Human pose images with coordinates
● ● ●

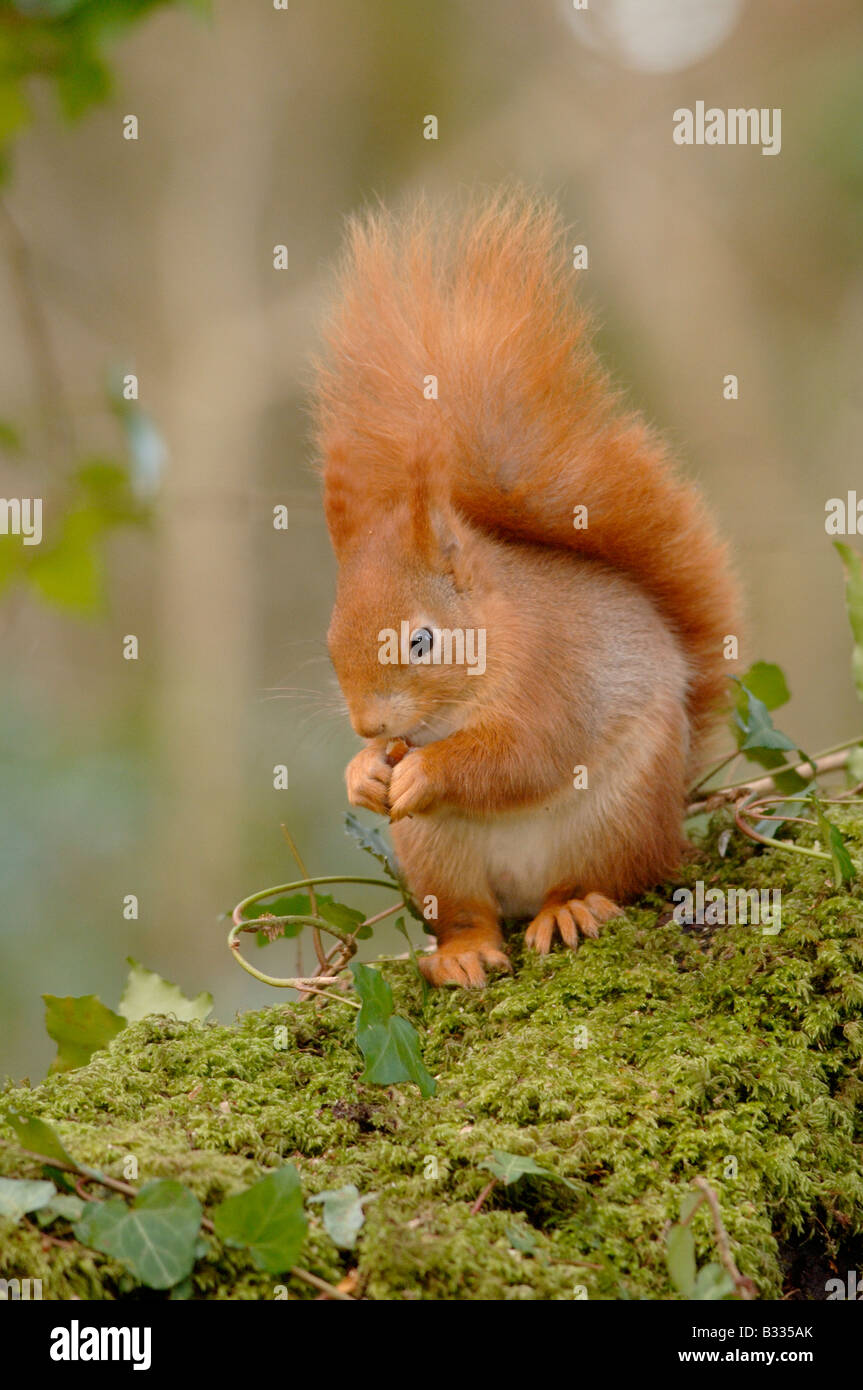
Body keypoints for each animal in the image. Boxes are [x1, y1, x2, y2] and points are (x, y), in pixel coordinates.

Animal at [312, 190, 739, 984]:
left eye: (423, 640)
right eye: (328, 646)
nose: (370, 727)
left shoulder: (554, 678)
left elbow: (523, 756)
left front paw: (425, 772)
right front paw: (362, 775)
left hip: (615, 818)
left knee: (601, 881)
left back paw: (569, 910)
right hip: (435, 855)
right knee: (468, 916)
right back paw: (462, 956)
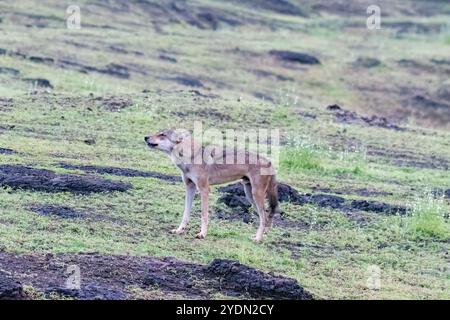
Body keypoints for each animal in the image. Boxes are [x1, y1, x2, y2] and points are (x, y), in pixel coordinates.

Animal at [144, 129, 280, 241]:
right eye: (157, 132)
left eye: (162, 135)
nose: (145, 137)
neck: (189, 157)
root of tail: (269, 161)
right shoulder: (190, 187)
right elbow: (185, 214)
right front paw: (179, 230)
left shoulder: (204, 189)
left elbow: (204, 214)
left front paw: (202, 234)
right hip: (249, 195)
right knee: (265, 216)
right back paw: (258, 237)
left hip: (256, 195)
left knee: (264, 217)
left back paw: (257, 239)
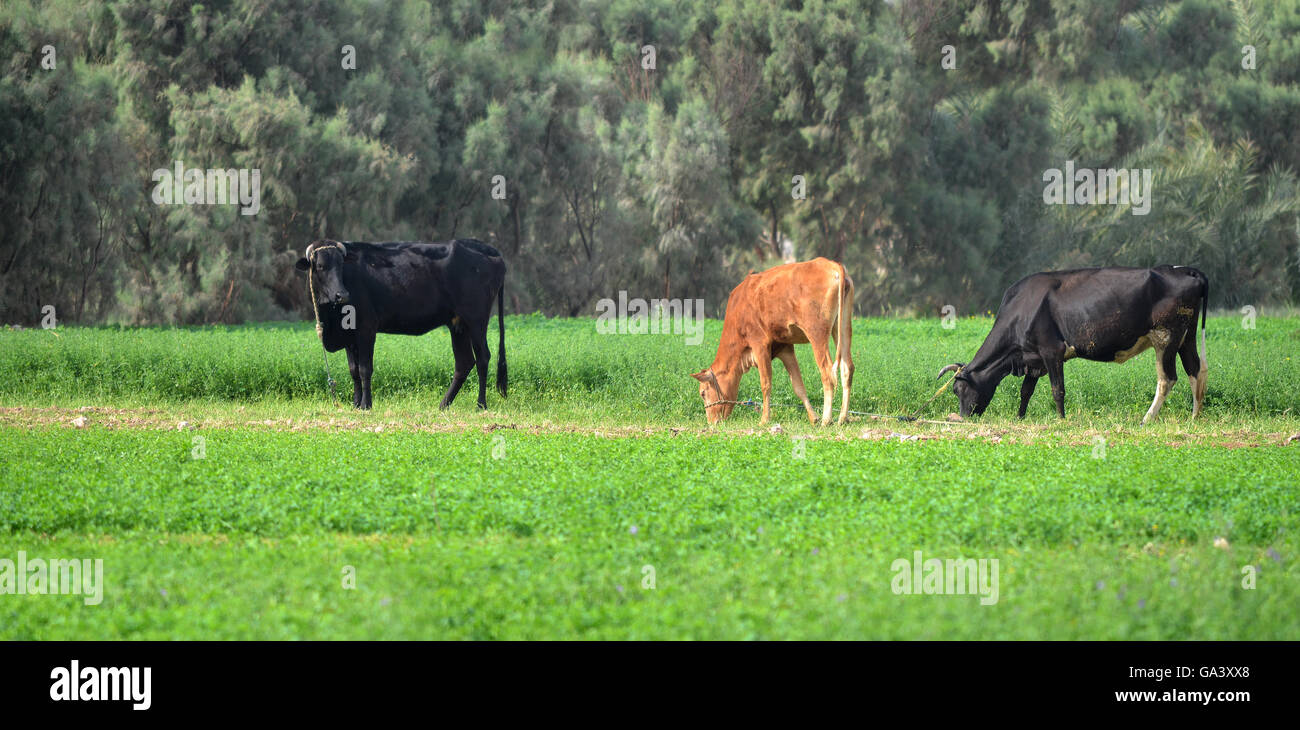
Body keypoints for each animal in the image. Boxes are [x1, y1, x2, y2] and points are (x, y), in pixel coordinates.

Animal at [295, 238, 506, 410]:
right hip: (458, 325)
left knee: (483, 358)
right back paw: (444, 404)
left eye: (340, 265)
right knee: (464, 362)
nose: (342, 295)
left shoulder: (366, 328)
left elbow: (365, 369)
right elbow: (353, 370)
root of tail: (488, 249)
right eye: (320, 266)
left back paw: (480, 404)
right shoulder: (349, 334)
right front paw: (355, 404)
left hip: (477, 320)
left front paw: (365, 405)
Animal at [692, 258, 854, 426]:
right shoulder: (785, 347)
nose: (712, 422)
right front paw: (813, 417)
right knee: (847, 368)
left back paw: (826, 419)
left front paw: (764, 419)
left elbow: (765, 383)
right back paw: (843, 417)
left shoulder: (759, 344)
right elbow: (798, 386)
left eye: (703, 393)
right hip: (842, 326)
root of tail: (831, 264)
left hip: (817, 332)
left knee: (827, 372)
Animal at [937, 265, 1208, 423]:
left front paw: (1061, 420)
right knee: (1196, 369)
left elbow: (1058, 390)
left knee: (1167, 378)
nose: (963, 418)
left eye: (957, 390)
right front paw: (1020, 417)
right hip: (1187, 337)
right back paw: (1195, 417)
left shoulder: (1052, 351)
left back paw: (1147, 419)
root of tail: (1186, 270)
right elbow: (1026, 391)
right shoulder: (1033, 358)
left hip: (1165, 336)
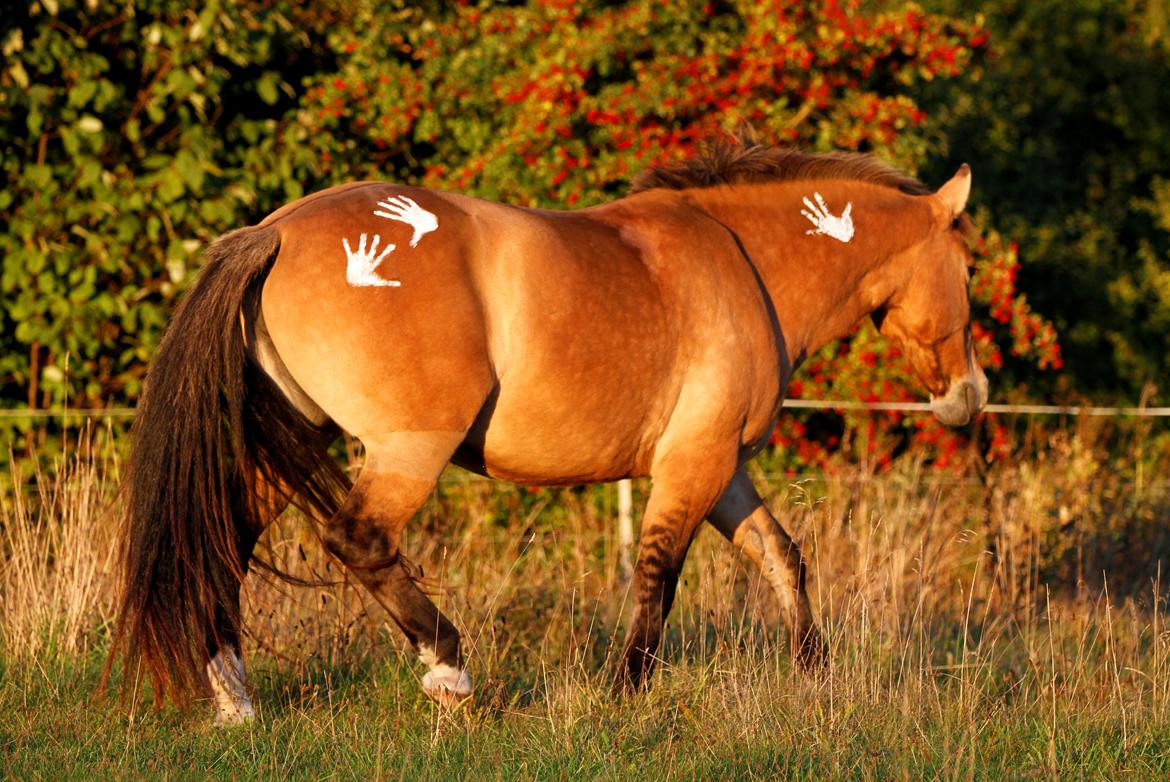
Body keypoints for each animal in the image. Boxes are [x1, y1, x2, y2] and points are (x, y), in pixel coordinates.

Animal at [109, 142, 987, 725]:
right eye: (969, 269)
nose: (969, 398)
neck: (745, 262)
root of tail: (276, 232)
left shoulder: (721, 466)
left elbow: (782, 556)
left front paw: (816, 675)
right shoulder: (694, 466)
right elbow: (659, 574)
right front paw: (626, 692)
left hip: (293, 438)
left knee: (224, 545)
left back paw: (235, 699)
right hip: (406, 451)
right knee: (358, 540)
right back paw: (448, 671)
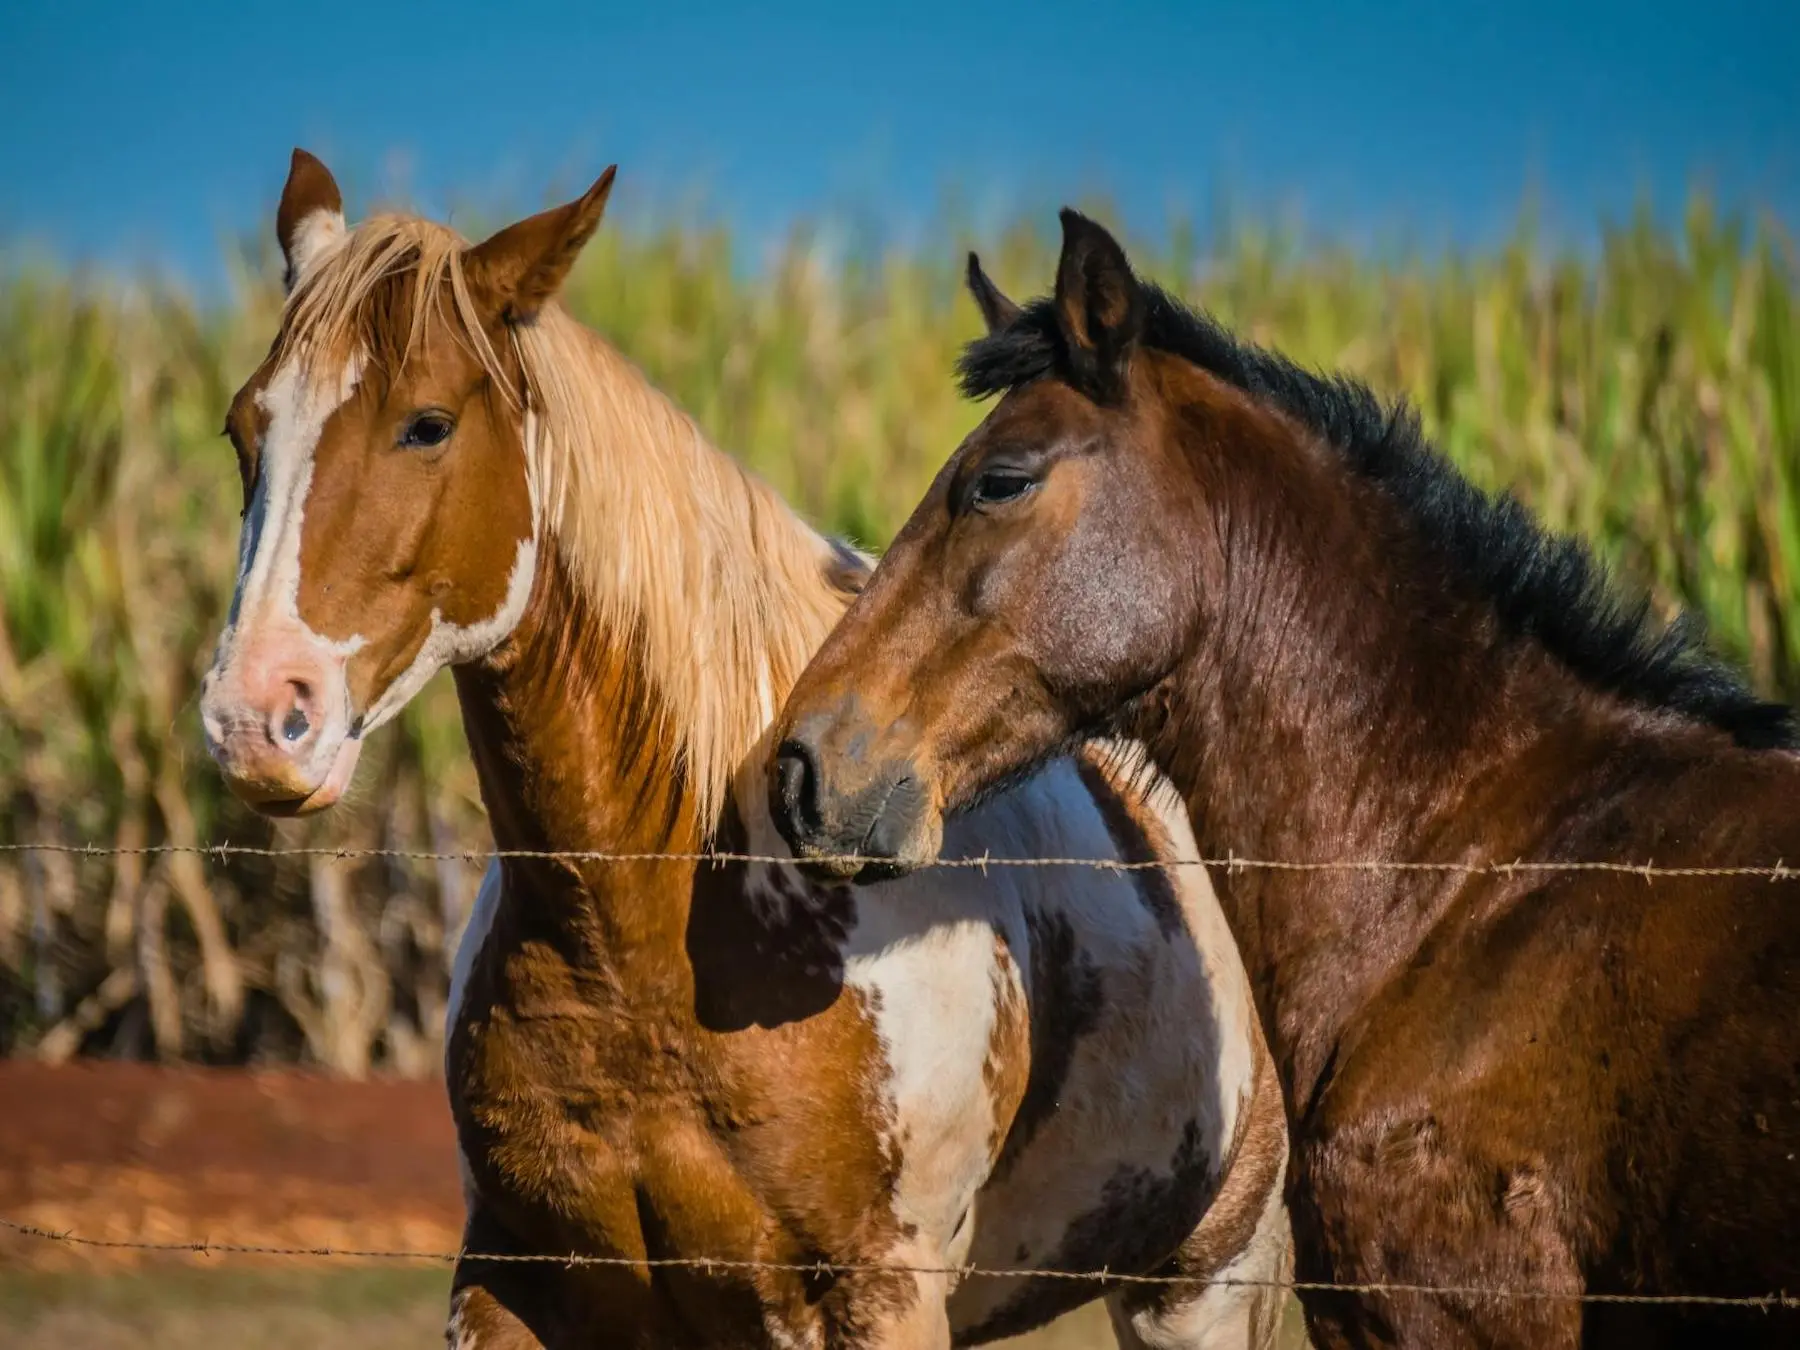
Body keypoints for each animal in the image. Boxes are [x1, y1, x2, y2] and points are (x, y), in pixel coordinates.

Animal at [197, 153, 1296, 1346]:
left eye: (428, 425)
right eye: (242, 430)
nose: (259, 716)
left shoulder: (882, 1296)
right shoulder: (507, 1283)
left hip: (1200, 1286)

● ● ●

_Description of the task:_ Without any pictures, retype the records above exactly.

_Exercise output:_
Body keypoints for each animal in the image. Boxes are [x1, y1, x2, y2] and points are (x, y), in pixel coordinates.

Animal at [312, 190, 739, 984]:
left eye: (423, 640)
right eye: (328, 646)
nose: (370, 727)
left shoulder: (554, 678)
left elbow: (523, 756)
left front paw: (425, 772)
right front paw: (362, 775)
left hip: (615, 818)
left knee: (601, 881)
left back paw: (569, 910)
right hip: (435, 855)
right knee: (468, 916)
right back paw: (462, 956)
Body keypoints for each animal in the image. Boxes are [x1, y1, x2, y2] and points are (x, y), in pixel coordinates.

Animal at [144, 129, 280, 241]:
right eye: (157, 132)
left eye: (162, 135)
nose: (145, 137)
neck: (189, 157)
root of tail: (269, 161)
right shoulder: (190, 187)
right elbow: (185, 214)
right front paw: (179, 230)
left shoulder: (204, 189)
left elbow: (204, 214)
left front paw: (202, 234)
right hip: (249, 195)
right knee: (265, 216)
right back paw: (258, 237)
left hip: (256, 195)
left knee: (264, 217)
left back paw: (257, 239)
Body keypoints for each animal in the image. Boxes are [x1, y1, x2, y2] and points are (x, y), in pixel coordinates.

Animal at [295, 238, 506, 410]:
right hip: (458, 325)
left knee: (483, 358)
right back paw: (444, 404)
left eye: (340, 265)
right knee: (464, 362)
nose: (342, 295)
left shoulder: (366, 328)
left elbow: (365, 369)
right elbow: (353, 370)
root of tail: (488, 249)
right eye: (320, 266)
left back paw: (480, 404)
right shoulder: (349, 334)
right front paw: (355, 404)
left hip: (477, 320)
left front paw: (365, 405)
Animal at [692, 258, 854, 426]:
right shoulder: (785, 347)
nose: (712, 422)
right front paw: (813, 417)
right knee: (847, 368)
left back paw: (826, 419)
left front paw: (764, 419)
left elbow: (765, 383)
right back paw: (843, 417)
left shoulder: (759, 344)
right elbow: (798, 386)
left eye: (703, 393)
right hip: (842, 326)
root of tail: (831, 264)
left hip: (817, 332)
left knee: (827, 372)
Animal at [937, 265, 1208, 423]:
left front paw: (1061, 420)
right knee: (1196, 369)
left elbow: (1058, 390)
left knee: (1167, 378)
nose: (963, 418)
left eye: (957, 390)
right front paw: (1020, 417)
right hip: (1187, 337)
right back paw: (1195, 417)
left shoulder: (1052, 351)
left back paw: (1147, 419)
root of tail: (1186, 270)
right elbow: (1026, 391)
right shoulder: (1033, 358)
left hip: (1165, 336)
Body keypoints for each animal in the image. Boxes are [x1, y1, x2, y2] and points are (x, y), in pixel coordinates.

Animal at [109, 142, 987, 725]:
right eye: (969, 269)
nose: (969, 398)
neck: (745, 262)
root of tail: (276, 232)
left shoulder: (721, 466)
left elbow: (782, 556)
left front paw: (816, 675)
right shoulder: (694, 466)
right elbow: (659, 574)
right front paw: (626, 692)
left hip: (293, 438)
left knee: (224, 545)
left back paw: (235, 699)
right hip: (406, 451)
right knee: (358, 540)
right back paw: (448, 671)
Body keypoints for each animal in the image. Boxes are [x1, y1, x2, y2] and points are (x, y), in pixel coordinates.

Animal at [197, 153, 1296, 1346]:
left eye: (428, 425)
right eye: (242, 430)
nose: (259, 716)
left shoulder: (882, 1296)
right shoulder: (507, 1283)
left hip: (1200, 1286)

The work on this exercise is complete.